ALMANYA'da ikinci dönemdir Hıristiyan Demokrat-Sosyal Demokrat koalisyonu hükümette. Buna 'Büyük koalisyon' adını veriyor Almanlar. 'Büyük' çünkü bu iki parti bir zamanlar kutuplaşmanın iki ucundaydı.
Almanya'da bir zamanlar yaşanan kutuplaşmanın elbette
fikri-ideolojik bir temeli de vardı ama esasen bu ülkedeki kutuplar
kimlikleri temsil ediyordu; Katolik ve Protestan kimliklerini.
Fransa'da da 100 yıl önce benzeri bir kutuplaşma vardı; orada da
temelde Katolik-Protestan kimlikleri üzerinden bölünmüştü ülke ve
tartışılan şey laiklikti, özellikle de laik eğitim-dini
eğitimdi.
Fransa ve Almanya bu bölünmüşlüklerini aştılar; rakip kimlikler
birbirlerini yok edemeyeceklerini veya mutlak yenilgiye
uğratamayacaklarını bir biçimde kabullendiler ve çoğulcu toplum
ortaya çıktı.
Türkiye'de 100 yılı aşkın süredir iki ana siyasi akım var; bunlar
değişik isimlerdeki partilerde bugüne kadar temsil edildiler. Ben
onlara 1904 tarihli meşhur 'Üç Tarz-ı Siyaset' adlı risalesinde
Yusuf Akçora'nın verdiği ismi veriyorum, 'Türkçülük' ve
'İslamcılık.'
Bugün ne Türkçülük ne İslamcılık 110 yıl öncekinin aynı ama
kavganın özü zaten ideolojik olmaktan ziyade kimliklerle ilgili.

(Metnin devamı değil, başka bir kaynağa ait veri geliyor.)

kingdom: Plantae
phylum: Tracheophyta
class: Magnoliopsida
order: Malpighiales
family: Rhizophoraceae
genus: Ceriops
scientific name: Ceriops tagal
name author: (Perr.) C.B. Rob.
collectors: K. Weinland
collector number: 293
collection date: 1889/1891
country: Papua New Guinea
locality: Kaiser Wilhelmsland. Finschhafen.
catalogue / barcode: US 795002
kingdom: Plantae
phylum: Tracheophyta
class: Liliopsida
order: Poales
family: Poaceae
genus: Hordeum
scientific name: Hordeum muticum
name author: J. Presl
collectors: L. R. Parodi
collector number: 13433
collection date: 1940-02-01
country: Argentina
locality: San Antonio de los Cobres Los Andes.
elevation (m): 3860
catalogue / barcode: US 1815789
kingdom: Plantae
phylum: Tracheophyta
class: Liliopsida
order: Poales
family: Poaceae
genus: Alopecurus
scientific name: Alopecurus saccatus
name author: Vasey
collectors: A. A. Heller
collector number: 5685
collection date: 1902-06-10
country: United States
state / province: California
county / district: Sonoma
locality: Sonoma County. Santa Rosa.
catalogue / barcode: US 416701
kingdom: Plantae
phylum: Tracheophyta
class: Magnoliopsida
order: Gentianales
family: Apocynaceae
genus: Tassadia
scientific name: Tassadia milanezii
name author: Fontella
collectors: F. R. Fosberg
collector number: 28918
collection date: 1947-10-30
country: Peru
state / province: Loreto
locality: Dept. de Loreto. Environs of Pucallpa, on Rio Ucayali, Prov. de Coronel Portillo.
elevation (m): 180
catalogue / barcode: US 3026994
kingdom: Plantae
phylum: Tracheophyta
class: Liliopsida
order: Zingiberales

Bizde Protestan-Katolik gibi net ayrımlar yok; laik-dinci ayrımı
gerçeğin sadece birazını anlatıyor; sağ-sol ayrımı hiçbir gerçeğe
tekabül etmiyor; bizdeki kimlikler kültürle, sosyo-ekonomik
şartlarla, hayat tarzlarıyla vs pek çok şeyle birlikte örülmüş,
karmaşık kimlikler. (Belki doğru isimlendirme
'Modern'-'Muhafazakâr' ayrımıyla yapılabilir ama ben
'Türkçülük'-'İslamcılık' demeyi tercih ediyorum.)